Exercise directions:
Show each line of the data below that has the string "following" in it.

Detected change data:
┄┄┄┄┄┄┄┄┄┄
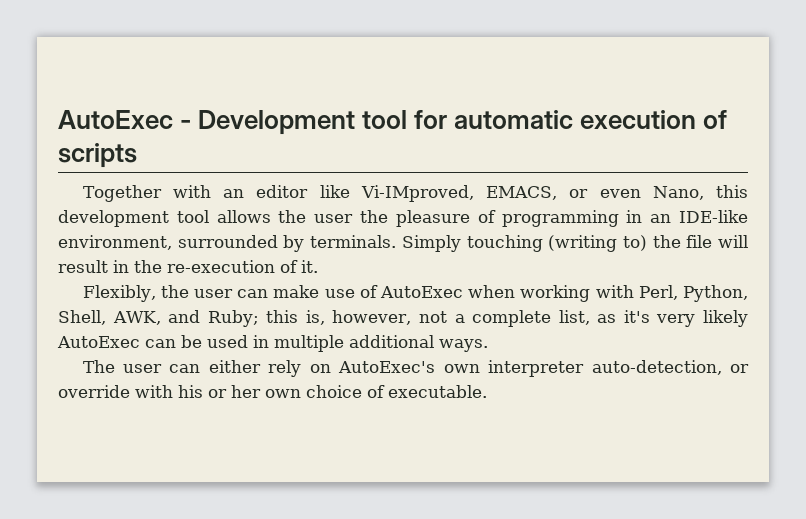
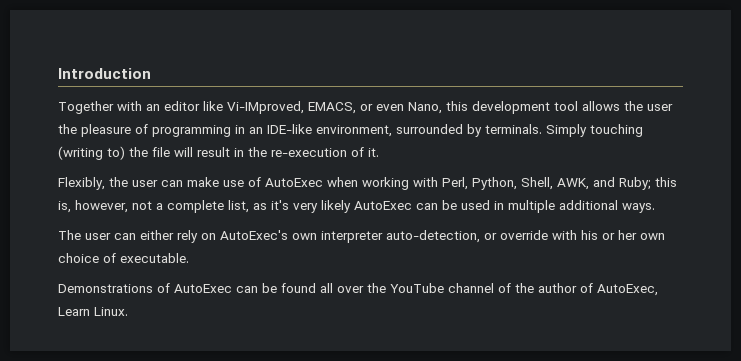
[58,110,728,135] [58,143,137,168] AutoExec - Development tool for automatic execution of scripts -> [58,68,151,79] Introduction
(487, 391) none -> [58,283,658,296] [58,307,128,316] // Demonstrations of AutoExec can be found all over the YouTube channel of the author of AutoExec, Learn Linux.

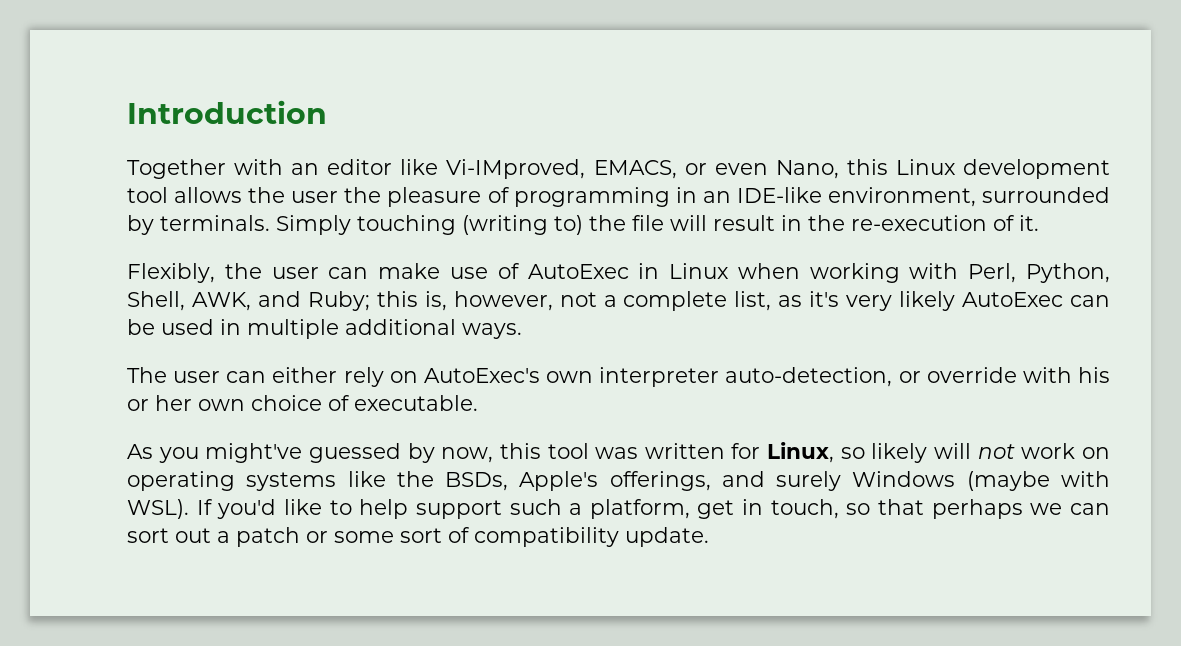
(468, 106) none -> [895,159,956,175] Linux
(323, 182) none -> [638,263,730,279] in Linux
[58,283,658,296] [58,307,128,316] Demonstrations of AutoExec can be found all over the YouTube channel of the author of AutoExec, Learn Linux. -> [127,442,1110,463] [127,471,1110,491] [127,499,1110,519] [127,527,709,547] As you might've guessed by now, this tool was written for Linux, so likely will not work on operating systems like the BSDs, Apple's offerings, and surely Windows (maybe with WSL). If you'd like to help support such a platform, get in touch, so that perhaps we can sort out a patch or some sort of compatibility update.

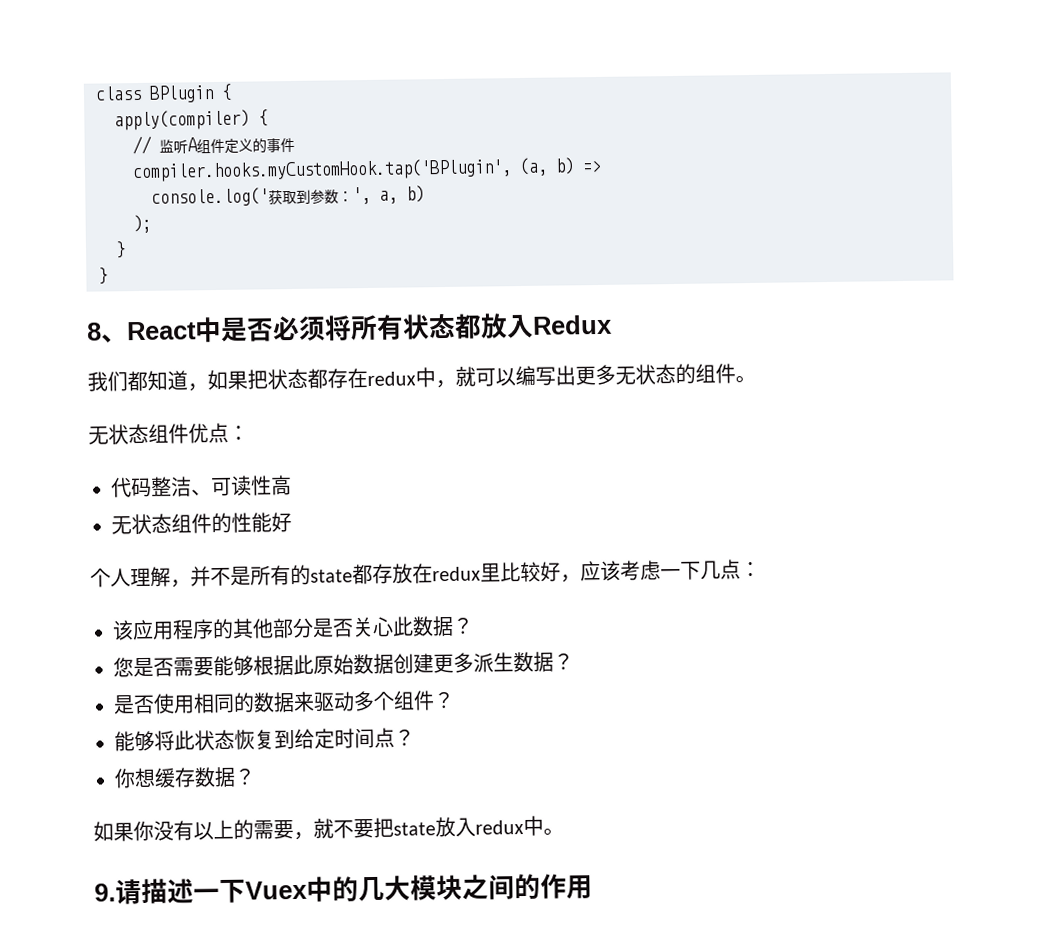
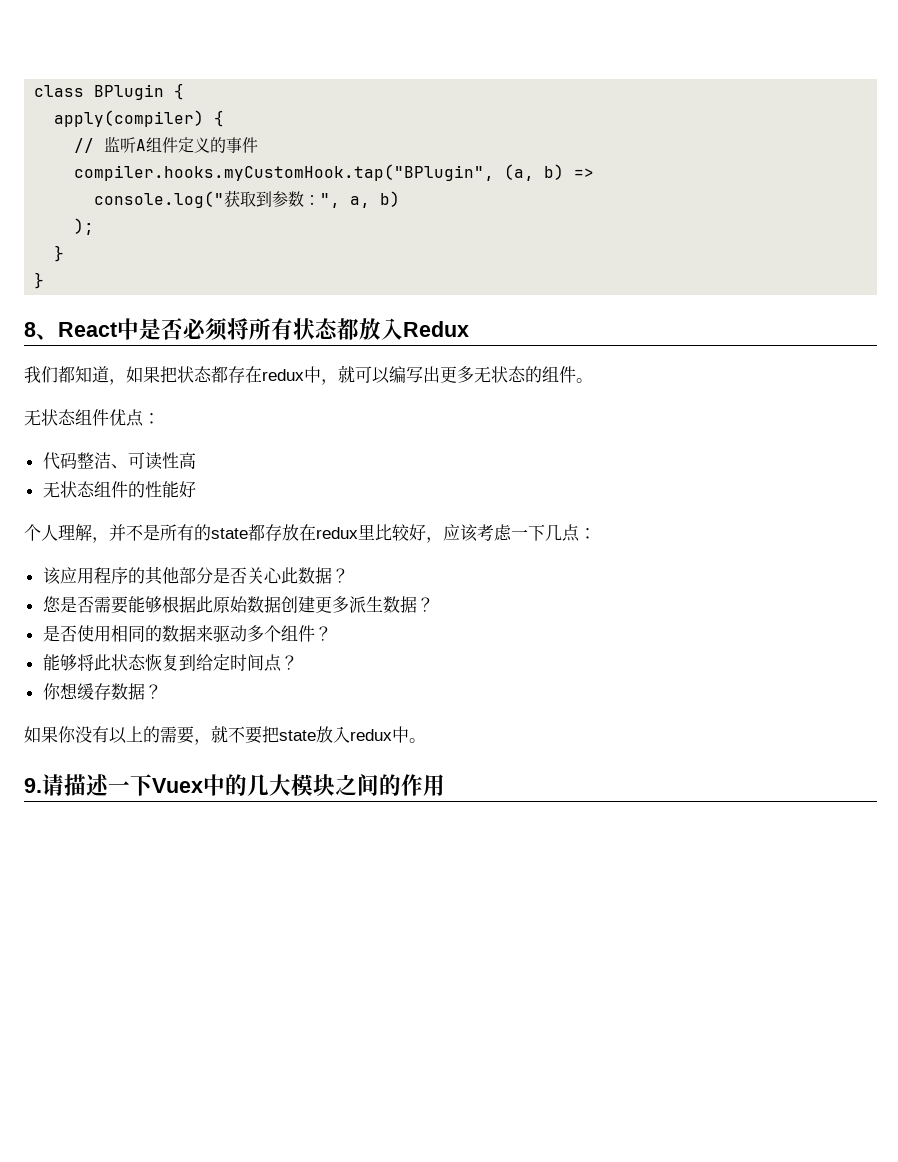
[132,158,512,183] compiler.hooks.myCustomHook.tap('BPlugin', -> [74,164,495,181] compiler.hooks.myCustomHook.tap("BPlugin",
[151,187,269,207] console.log(' -> [94,191,225,208] console.log("
[352,186,371,205] ', -> [320,193,341,208] ",

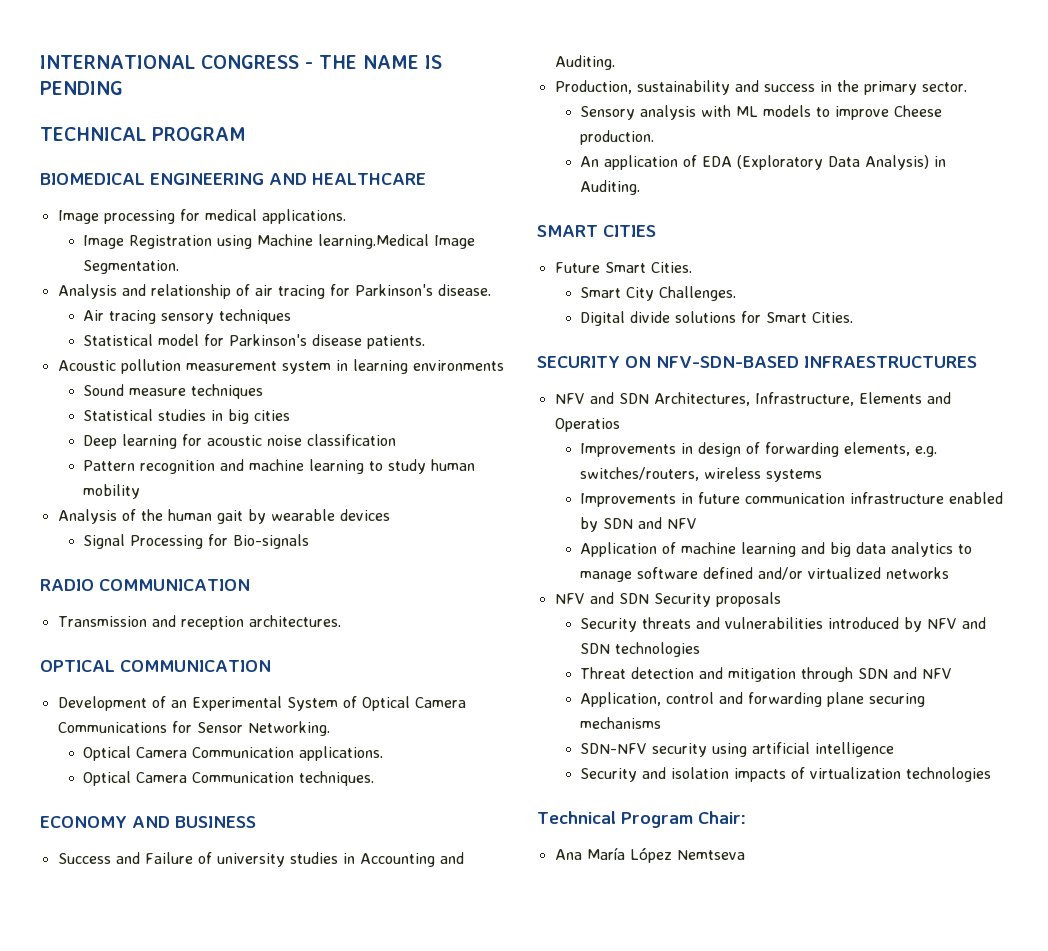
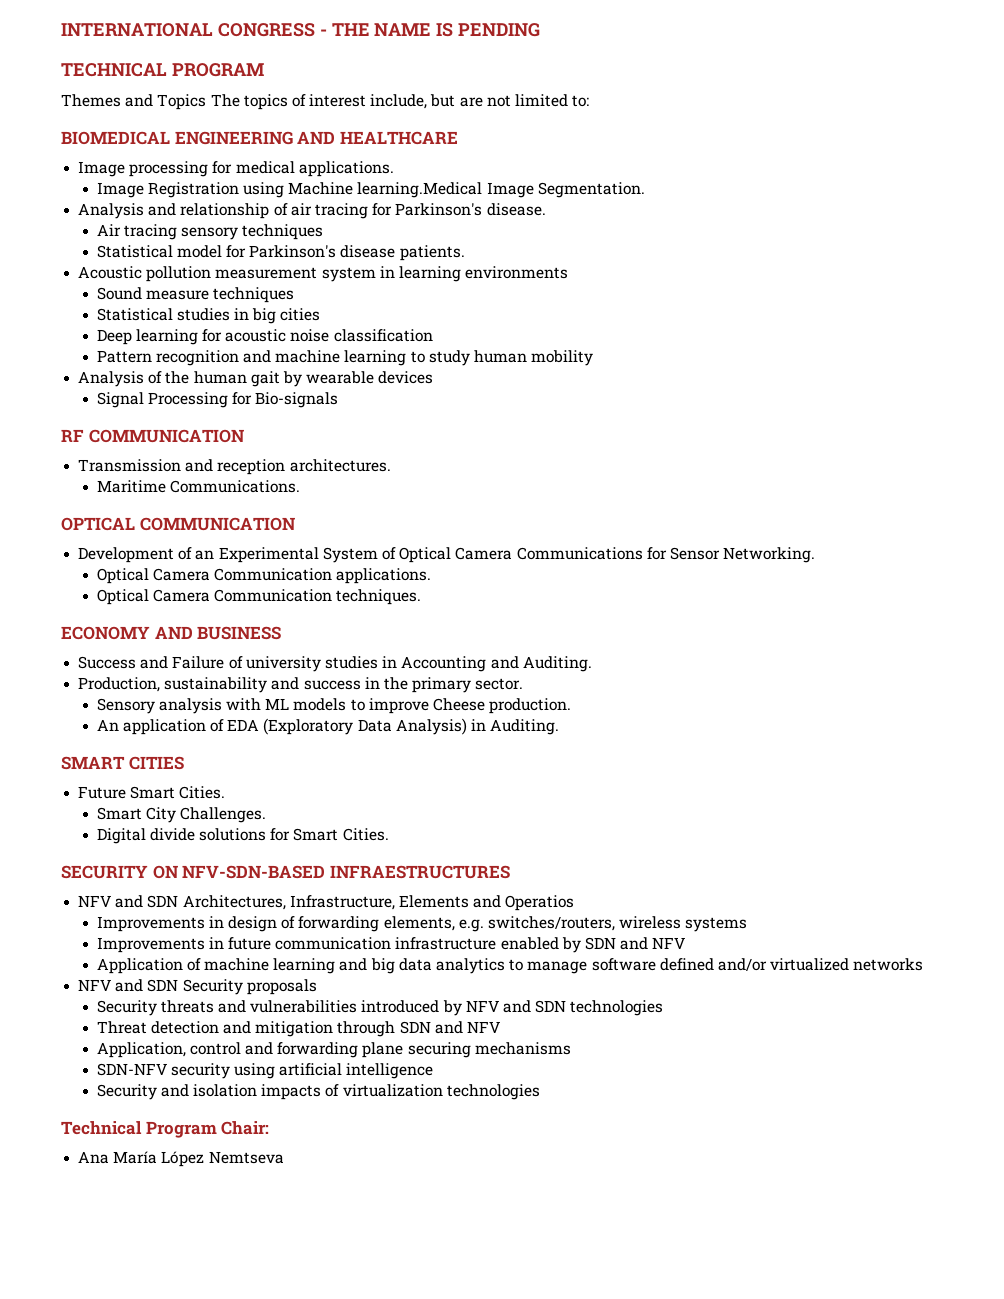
(246, 134) none -> [61,94,590,110] // Themes and Topics The topics of interest include, but are not limited to:
[40,579,94,591] RADIO -> [61,429,84,442] RF
(341, 621) none -> [96,480,300,493] // Maritime Communications.

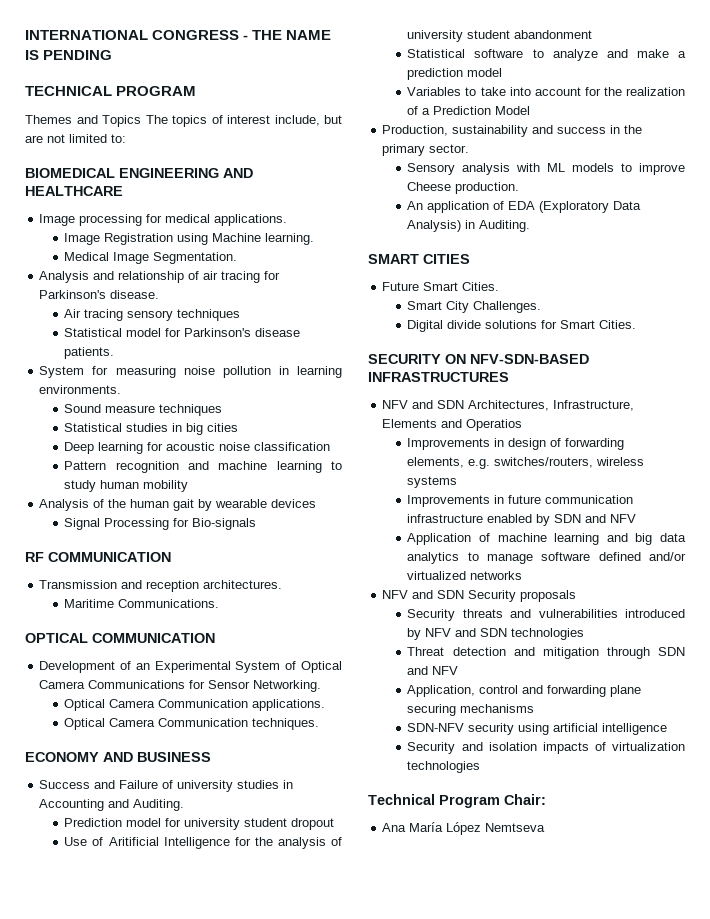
[357,182,483,198] learning.Medical -> [265,233,315,245] [64,252,110,261] learning. // Medical
[78,266,376,282] Acoustic pollution measurement system -> [39,366,271,378] System for measuring noise pollution
[465,266,569,279] environments -> [39,385,122,394] environments.
(592, 664) none -> [64,818,335,830] [64,837,343,849] [407,30,593,42] [407,49,686,61] [407,68,503,80] [407,87,685,96] [407,106,531,115] // Prediction model for university student dropout // Use of Aritificial Intelligence for the analysis of university student abandonment // Statistical software to analyze and make a prediction model // Variables to take into account for the realization of a Prediction Model
[329,865,510,879] INFRAESTRUCTURES -> [368,372,509,382] INFRASTRUCTURES

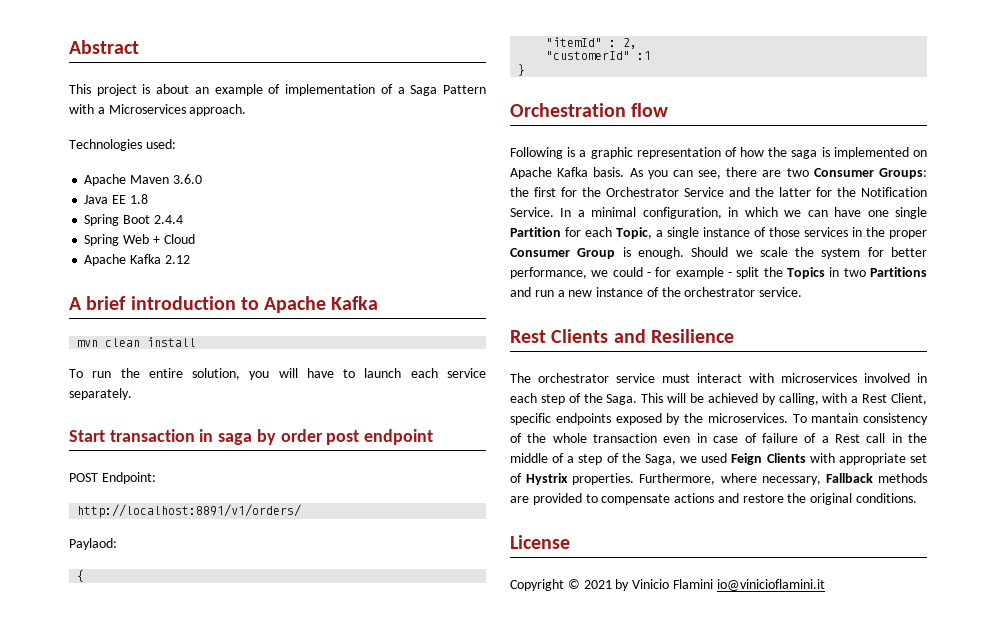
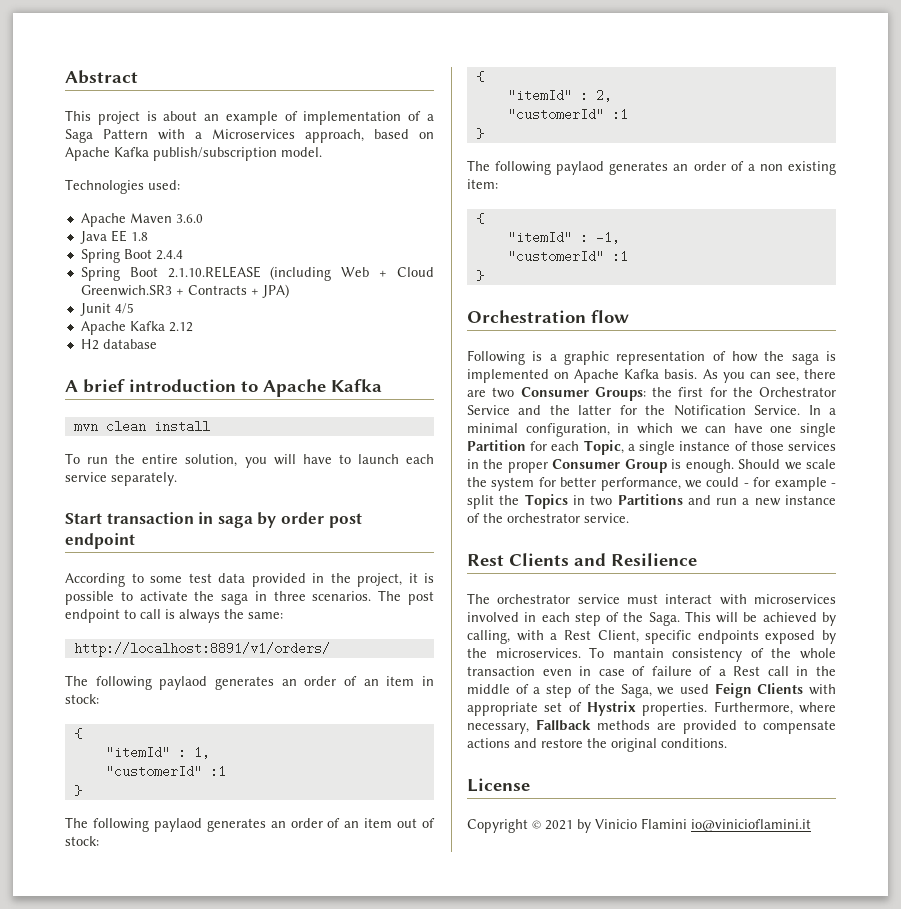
[189,104,247,116] approach. -> [305,129,434,143] [65,147,322,161] approach, based on Apache Kafka publish/subscription model.
(120, 240) none -> [129,266,332,281] Boot 2.1.10.RELEASE (including
(195, 239) none -> [80,284,289,298] [79,303,134,316] Greenwich.SR3 + Contracts + JPA) // Junit 4/5
(190, 259) none -> [80,339,157,350] // H2 database
[69,472,156,484] [77,504,302,518] [69,538,117,550] POST Endpoint: // http://localhost:8891/v1/orders/ // Paylaod: -> [65,573,434,587] [65,590,434,605] [65,609,283,623] [73,642,330,657] [65,675,434,690] [65,694,99,704] [73,728,82,739] [105,746,210,759] [105,765,226,778] [73,785,82,796] [65,817,435,832] [65,836,99,846] According to some test data provided in the project, it is possible to activate the saga in three scenarios. The post endpoint to call is always the same: // http://localhost:8891/v1/orders/ // The following paylaod generates an order of an item in stock: // { // "itemId" : 1, // "customerId" :1 // } // The following paylaod generates an order of an item out of stock:
(526, 70) none -> [467,160,836,175] [467,179,498,189] [475,213,484,224] [507,231,620,244] [507,250,628,263] [475,270,484,281] // The following paylaod generates an order of a non existing item: // { // "itemId" : -1, // "customerId" :1 // }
┄┄┄┄┄┄┄┄┄┄
Answer below:
[69,472,156,484] [77,504,302,518] [69,538,117,550] POST Endpoint: // http://localhost:8891/v1/orders/ // Paylaod: -> [65,573,434,587] [65,590,434,605] [65,609,283,623] [73,642,330,657] [65,675,434,690] [65,694,99,704] [73,728,82,739] [105,746,210,759] [105,765,226,778] [73,785,82,796] [65,817,435,832] [65,836,99,846] According to some test data provided in the project, it is possible to activate the saga in three scenarios. The post endpoint to call is always the same: // http://localhost:8891/v1/orders/ // The following paylaod generates an order of an item in stock: // { // "itemId" : 1, // "customerId" :1 // } // The following paylaod generates an order of an item out of stock:
(526, 70) none -> [467,160,836,175] [467,179,498,189] [475,213,484,224] [507,231,620,244] [507,250,628,263] [475,270,484,281] // The following paylaod generates an order of a non existing item: // { // "itemId" : -1, // "customerId" :1 // }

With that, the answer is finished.